Exercise task:
Can you print every line of the records below word for word, leaving out the pictures?

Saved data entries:
— Start —
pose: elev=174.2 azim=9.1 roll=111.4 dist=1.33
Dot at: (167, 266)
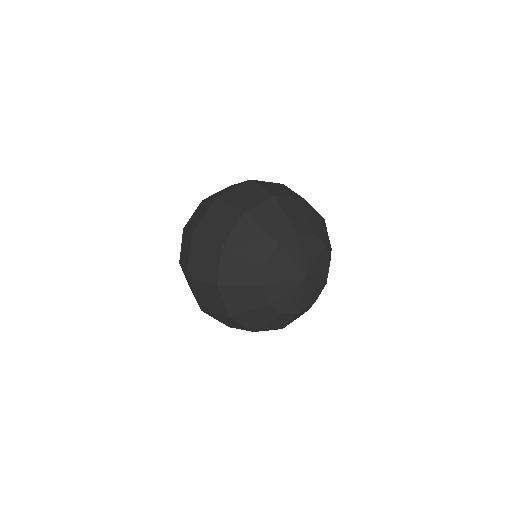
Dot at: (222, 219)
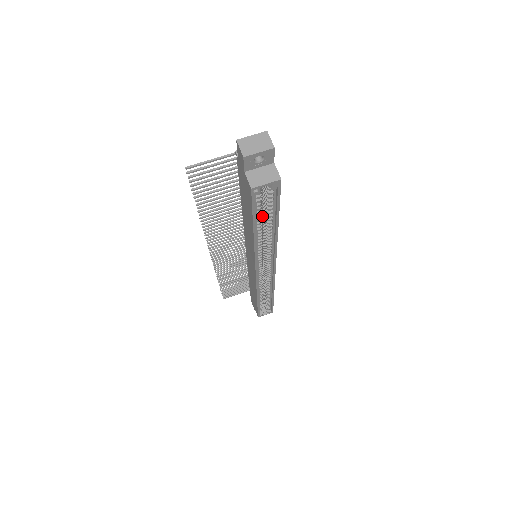
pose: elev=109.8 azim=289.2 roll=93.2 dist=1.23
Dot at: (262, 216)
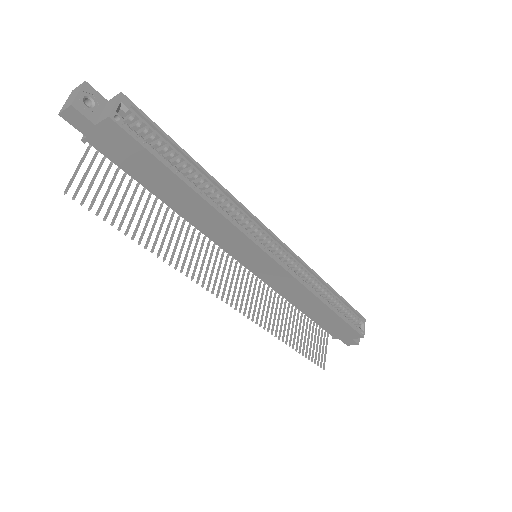
Dot at: occluded
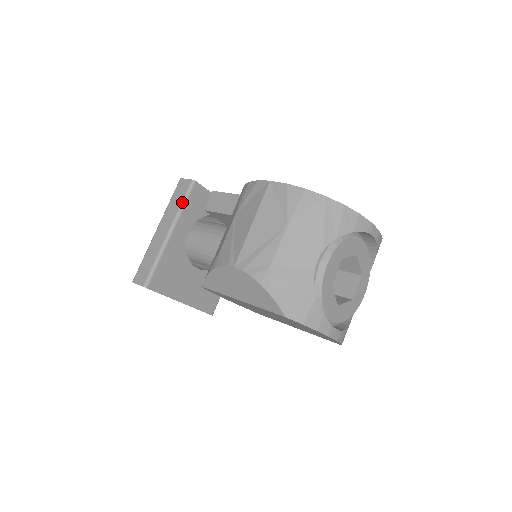
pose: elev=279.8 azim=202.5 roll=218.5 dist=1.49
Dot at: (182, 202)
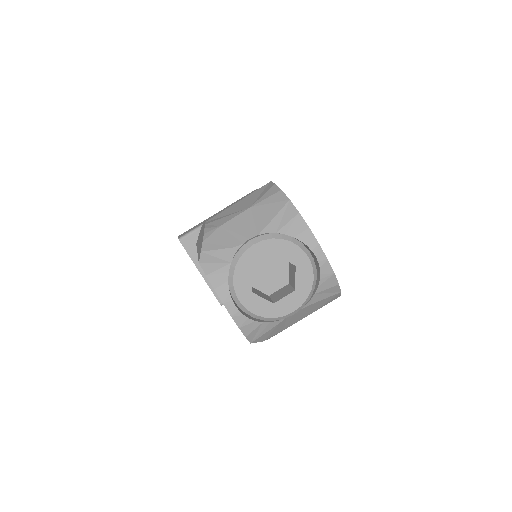
Dot at: occluded
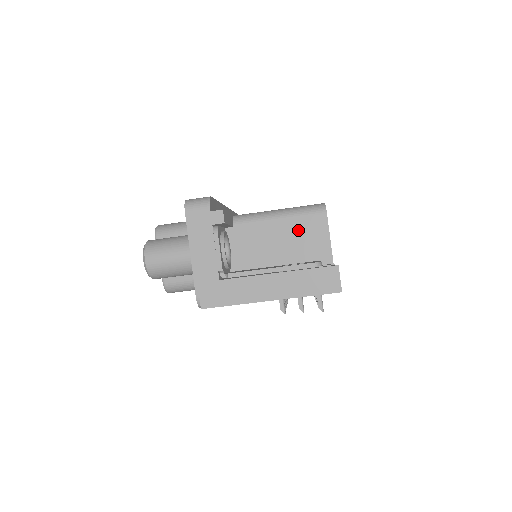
— End —
Exercise response:
pose: elev=174.2 azim=9.1 roll=111.4 dist=1.33
Dot at: (167, 266)
Dot at: (222, 219)
pose: elev=109.8 azim=289.2 roll=93.2 dist=1.23
Dot at: (262, 216)
Dot at: occluded
pose: elev=279.8 azim=202.5 roll=218.5 dist=1.49
Dot at: (182, 202)
Dot at: occluded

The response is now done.